── Given records

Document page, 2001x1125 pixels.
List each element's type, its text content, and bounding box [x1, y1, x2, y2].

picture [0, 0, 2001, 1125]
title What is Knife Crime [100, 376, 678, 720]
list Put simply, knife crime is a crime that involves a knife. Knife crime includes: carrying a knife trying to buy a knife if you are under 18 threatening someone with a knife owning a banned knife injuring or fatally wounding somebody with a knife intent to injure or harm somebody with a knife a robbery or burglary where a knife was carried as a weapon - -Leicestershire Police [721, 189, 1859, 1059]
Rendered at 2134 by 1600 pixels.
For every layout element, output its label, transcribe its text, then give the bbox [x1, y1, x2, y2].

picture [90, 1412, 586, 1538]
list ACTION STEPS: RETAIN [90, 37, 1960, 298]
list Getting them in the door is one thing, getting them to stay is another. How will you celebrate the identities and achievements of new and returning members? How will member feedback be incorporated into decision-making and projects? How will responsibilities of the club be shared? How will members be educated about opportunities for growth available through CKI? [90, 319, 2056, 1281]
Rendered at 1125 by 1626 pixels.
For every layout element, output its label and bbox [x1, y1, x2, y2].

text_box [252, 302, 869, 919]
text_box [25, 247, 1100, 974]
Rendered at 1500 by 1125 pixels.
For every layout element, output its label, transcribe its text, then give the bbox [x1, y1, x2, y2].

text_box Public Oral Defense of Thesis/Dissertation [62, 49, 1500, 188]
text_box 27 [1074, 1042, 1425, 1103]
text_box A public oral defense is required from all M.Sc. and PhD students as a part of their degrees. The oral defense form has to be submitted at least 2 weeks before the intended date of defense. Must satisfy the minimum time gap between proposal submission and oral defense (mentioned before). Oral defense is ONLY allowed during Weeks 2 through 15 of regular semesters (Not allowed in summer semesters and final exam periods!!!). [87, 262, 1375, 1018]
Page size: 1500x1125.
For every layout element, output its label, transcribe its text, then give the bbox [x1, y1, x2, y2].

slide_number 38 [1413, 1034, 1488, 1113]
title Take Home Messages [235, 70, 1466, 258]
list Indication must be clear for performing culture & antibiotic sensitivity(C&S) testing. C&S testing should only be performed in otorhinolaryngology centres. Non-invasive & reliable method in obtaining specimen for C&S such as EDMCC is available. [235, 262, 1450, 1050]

────

__Job item__.
Each line in the data that has the word "Rendered" counts once; state how many such lines there are, without comment.

__Solution to the problem__.
3